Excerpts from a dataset
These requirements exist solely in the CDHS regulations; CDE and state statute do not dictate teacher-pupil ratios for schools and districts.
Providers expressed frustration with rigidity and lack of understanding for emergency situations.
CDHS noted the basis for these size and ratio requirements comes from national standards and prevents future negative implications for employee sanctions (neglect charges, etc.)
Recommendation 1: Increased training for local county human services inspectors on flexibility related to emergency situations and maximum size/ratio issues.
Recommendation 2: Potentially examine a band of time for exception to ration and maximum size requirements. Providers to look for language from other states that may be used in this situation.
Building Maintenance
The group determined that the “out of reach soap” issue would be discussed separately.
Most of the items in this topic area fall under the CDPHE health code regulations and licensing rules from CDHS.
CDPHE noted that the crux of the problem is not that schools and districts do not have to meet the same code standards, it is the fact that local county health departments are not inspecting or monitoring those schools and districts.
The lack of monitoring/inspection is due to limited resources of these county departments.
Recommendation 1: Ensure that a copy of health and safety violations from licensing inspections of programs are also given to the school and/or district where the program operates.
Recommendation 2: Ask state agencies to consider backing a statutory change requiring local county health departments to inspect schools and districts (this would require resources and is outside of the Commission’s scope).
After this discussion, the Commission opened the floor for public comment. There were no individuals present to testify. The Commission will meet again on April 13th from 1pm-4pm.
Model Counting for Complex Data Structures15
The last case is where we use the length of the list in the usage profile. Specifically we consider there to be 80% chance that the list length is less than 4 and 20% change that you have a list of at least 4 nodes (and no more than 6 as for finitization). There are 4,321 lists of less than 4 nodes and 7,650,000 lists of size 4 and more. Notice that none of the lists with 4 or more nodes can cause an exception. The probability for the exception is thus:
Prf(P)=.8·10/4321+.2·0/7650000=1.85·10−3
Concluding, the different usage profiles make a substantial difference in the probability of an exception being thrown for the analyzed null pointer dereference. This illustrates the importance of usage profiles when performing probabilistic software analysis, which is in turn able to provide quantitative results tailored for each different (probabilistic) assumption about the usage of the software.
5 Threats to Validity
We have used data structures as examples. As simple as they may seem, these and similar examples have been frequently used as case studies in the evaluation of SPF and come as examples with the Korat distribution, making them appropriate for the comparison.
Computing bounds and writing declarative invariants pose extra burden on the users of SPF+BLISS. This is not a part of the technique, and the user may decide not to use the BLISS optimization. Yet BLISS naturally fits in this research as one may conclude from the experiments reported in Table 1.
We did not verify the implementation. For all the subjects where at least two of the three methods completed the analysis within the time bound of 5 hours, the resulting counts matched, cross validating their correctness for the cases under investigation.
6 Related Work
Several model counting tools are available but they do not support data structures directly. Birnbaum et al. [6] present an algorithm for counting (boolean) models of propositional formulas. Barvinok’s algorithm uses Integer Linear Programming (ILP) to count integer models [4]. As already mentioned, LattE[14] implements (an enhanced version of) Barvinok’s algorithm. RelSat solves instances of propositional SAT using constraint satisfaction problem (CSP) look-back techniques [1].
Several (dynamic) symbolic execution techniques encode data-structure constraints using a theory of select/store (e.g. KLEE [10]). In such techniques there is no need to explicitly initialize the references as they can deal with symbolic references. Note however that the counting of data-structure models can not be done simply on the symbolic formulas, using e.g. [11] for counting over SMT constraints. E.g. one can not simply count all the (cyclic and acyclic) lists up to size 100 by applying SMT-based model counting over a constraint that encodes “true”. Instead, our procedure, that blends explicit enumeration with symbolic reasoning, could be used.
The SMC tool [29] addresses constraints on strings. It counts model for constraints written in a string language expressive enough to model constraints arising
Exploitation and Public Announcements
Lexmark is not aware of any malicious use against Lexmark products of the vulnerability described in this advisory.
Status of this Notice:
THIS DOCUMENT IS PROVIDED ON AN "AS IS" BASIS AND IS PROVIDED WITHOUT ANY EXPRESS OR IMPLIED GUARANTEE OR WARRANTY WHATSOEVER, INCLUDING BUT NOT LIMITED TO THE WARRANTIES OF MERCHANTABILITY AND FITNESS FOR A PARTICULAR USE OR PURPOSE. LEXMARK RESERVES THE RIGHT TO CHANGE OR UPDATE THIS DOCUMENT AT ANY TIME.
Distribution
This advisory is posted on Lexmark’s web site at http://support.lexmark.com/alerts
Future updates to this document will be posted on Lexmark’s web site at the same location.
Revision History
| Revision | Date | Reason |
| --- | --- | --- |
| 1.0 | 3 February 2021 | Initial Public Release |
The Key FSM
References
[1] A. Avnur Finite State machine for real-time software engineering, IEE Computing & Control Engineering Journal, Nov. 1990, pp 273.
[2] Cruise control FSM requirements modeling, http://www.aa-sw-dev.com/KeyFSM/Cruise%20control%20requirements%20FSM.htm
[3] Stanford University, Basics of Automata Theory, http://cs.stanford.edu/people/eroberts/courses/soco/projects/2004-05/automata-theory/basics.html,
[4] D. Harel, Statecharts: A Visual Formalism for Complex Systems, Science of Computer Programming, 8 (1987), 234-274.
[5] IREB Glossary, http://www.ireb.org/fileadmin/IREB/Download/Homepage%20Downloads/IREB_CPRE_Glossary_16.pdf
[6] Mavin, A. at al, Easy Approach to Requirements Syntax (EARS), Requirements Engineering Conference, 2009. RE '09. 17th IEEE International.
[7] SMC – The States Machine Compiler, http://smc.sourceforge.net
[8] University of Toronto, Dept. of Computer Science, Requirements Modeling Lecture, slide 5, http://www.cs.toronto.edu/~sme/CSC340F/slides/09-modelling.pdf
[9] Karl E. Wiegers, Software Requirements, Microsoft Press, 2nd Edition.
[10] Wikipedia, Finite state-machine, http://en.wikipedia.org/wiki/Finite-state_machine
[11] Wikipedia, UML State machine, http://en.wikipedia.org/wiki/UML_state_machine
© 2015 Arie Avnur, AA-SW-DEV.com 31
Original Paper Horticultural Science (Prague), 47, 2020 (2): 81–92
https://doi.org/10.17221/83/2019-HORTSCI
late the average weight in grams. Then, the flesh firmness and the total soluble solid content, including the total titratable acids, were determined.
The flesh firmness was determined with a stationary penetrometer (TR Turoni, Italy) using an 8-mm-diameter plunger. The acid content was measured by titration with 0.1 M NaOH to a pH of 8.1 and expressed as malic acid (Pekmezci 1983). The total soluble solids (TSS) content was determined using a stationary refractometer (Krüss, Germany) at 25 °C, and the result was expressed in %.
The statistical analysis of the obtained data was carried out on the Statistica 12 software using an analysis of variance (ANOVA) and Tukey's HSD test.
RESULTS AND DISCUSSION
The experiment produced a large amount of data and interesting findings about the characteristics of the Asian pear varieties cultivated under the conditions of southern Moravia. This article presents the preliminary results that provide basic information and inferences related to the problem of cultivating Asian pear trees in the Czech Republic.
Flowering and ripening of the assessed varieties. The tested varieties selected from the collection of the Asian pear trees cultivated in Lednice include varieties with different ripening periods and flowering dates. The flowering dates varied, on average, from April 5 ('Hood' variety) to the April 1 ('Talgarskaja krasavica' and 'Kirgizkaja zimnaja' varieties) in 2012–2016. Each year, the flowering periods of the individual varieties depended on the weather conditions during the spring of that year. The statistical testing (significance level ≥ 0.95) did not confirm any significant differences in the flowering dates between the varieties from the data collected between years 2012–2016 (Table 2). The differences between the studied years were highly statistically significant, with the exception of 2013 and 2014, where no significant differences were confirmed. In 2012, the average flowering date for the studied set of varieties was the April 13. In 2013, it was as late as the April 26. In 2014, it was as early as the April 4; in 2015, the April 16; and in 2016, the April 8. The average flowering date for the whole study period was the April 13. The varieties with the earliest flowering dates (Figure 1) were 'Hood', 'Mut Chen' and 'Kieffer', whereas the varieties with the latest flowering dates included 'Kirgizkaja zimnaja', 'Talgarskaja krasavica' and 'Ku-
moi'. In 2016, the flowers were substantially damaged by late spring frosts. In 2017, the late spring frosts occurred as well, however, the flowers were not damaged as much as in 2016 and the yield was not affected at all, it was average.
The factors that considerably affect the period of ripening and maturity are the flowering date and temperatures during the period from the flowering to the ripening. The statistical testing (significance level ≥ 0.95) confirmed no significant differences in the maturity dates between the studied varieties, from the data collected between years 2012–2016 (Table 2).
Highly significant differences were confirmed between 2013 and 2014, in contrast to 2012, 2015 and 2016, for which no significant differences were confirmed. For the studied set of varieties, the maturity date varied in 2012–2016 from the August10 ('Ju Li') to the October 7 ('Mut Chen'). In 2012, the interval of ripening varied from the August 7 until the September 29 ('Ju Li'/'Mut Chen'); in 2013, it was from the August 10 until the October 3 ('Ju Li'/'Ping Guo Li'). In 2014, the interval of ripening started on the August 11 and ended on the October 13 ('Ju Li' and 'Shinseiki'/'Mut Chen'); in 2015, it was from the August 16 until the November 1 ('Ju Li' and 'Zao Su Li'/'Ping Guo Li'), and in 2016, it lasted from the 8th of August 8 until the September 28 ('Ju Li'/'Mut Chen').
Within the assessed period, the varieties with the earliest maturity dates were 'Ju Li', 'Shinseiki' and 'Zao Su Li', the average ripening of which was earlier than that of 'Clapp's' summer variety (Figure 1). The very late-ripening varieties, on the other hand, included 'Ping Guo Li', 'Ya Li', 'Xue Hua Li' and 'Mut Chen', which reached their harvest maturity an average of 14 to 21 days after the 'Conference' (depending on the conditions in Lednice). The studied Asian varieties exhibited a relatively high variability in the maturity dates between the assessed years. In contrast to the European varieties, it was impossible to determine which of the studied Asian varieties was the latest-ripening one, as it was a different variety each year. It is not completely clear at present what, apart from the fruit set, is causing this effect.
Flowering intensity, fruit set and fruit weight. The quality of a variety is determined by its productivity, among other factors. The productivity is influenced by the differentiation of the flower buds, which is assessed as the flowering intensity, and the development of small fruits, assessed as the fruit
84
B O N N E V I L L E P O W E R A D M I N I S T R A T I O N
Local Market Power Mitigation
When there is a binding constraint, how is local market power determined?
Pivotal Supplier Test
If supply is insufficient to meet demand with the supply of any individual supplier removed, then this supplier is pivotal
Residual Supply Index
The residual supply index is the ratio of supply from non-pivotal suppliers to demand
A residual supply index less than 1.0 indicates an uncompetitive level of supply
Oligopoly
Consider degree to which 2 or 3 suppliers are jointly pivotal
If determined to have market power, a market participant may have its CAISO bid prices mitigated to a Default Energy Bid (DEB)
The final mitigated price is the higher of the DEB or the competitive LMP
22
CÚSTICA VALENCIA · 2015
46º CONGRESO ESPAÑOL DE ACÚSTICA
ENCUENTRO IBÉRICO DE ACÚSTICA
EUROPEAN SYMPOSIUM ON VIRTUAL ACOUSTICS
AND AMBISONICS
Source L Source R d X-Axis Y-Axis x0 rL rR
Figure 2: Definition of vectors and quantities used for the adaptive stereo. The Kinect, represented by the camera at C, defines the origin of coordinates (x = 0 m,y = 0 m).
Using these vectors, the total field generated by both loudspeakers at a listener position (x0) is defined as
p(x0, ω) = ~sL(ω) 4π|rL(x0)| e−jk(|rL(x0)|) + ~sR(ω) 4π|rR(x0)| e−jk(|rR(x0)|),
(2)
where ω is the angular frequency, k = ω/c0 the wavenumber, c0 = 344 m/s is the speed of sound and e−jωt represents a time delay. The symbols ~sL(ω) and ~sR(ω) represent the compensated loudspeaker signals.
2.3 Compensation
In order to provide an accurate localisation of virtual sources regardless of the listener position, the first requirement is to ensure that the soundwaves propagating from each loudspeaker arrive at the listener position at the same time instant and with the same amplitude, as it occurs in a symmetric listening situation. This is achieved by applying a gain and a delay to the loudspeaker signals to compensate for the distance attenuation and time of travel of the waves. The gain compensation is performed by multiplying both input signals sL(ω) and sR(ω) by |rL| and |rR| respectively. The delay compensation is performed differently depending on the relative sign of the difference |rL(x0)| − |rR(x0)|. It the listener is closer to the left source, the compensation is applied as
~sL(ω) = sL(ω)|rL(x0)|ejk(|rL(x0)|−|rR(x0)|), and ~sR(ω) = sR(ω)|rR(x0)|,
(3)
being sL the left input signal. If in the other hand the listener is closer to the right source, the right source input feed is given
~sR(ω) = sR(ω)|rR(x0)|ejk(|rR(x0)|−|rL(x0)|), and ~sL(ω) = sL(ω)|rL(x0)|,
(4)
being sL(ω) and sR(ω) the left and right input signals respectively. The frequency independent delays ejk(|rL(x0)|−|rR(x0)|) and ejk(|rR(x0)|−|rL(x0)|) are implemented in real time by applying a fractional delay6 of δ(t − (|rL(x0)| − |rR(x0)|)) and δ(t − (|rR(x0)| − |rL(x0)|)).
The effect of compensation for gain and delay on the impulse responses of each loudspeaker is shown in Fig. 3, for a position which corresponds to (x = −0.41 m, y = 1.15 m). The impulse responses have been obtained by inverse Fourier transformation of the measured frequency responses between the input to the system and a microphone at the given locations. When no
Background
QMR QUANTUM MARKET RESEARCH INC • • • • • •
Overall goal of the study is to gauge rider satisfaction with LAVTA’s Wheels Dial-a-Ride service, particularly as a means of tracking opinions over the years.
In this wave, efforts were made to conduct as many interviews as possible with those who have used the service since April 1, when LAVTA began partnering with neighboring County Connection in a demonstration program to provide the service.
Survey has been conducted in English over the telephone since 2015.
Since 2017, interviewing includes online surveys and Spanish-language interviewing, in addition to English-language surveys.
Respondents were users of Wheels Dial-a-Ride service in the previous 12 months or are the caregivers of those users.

> [Prompt]
Please, from the entries above, set down exactly the lines from the one containing "Using these vectors, the" through the one containing "QMR QUANTUM MARKET RESEARCH INC • • • • • •", and only those.

> [Exercise solution]
Using these vectors, the total field generated by both loudspeakers at a listener position (x0) is defined as
p(x0, ω) = ~sL(ω) 4π|rL(x0)| e−jk(|rL(x0)|) + ~sR(ω) 4π|rR(x0)| e−jk(|rR(x0)|),
(2)
where ω is the angular frequency, k = ω/c0 the wavenumber, c0 = 344 m/s is the speed of sound and e−jωt represents a time delay. The symbols ~sL(ω) and ~sR(ω) represent the compensated loudspeaker signals.
2.3 Compensation
In order to provide an accurate localisation of virtual sources regardless of the listener position, the first requirement is to ensure that the soundwaves propagating from each loudspeaker arrive at the listener position at the same time instant and with the same amplitude, as it occurs in a symmetric listening situation. This is achieved by applying a gain and a delay to the loudspeaker signals to compensate for the distance attenuation and time of travel of the waves. The gain compensation is performed by multiplying both input signals sL(ω) and sR(ω) by |rL| and |rR| respectively. The delay compensation is performed differently depending on the relative sign of the difference |rL(x0)| − |rR(x0)|. It the listener is closer to the left source, the compensation is applied as
~sL(ω) = sL(ω)|rL(x0)|ejk(|rL(x0)|−|rR(x0)|), and ~sR(ω) = sR(ω)|rR(x0)|,
(3)
being sL the left input signal. If in the other hand the listener is closer to the right source, the right source input feed is given
~sR(ω) = sR(ω)|rR(x0)|ejk(|rR(x0)|−|rL(x0)|), and ~sL(ω) = sL(ω)|rL(x0)|,
(4)
being sL(ω) and sR(ω) the left and right input signals respectively. The frequency independent delays ejk(|rL(x0)|−|rR(x0)|) and ejk(|rR(x0)|−|rL(x0)|) are implemented in real time by applying a fractional delay6 of δ(t − (|rL(x0)| − |rR(x0)|)) and δ(t − (|rR(x0)| − |rL(x0)|)).
The effect of compensation for gain and delay on the impulse responses of each loudspeaker is shown in Fig. 3, for a position which corresponds to (x = −0.41 m, y = 1.15 m). The impulse responses have been obtained by inverse Fourier transformation of the measured frequency responses between the input to the system and a microphone at the given locations. When no
Background
QMR QUANTUM MARKET RESEARCH INC • • • • • •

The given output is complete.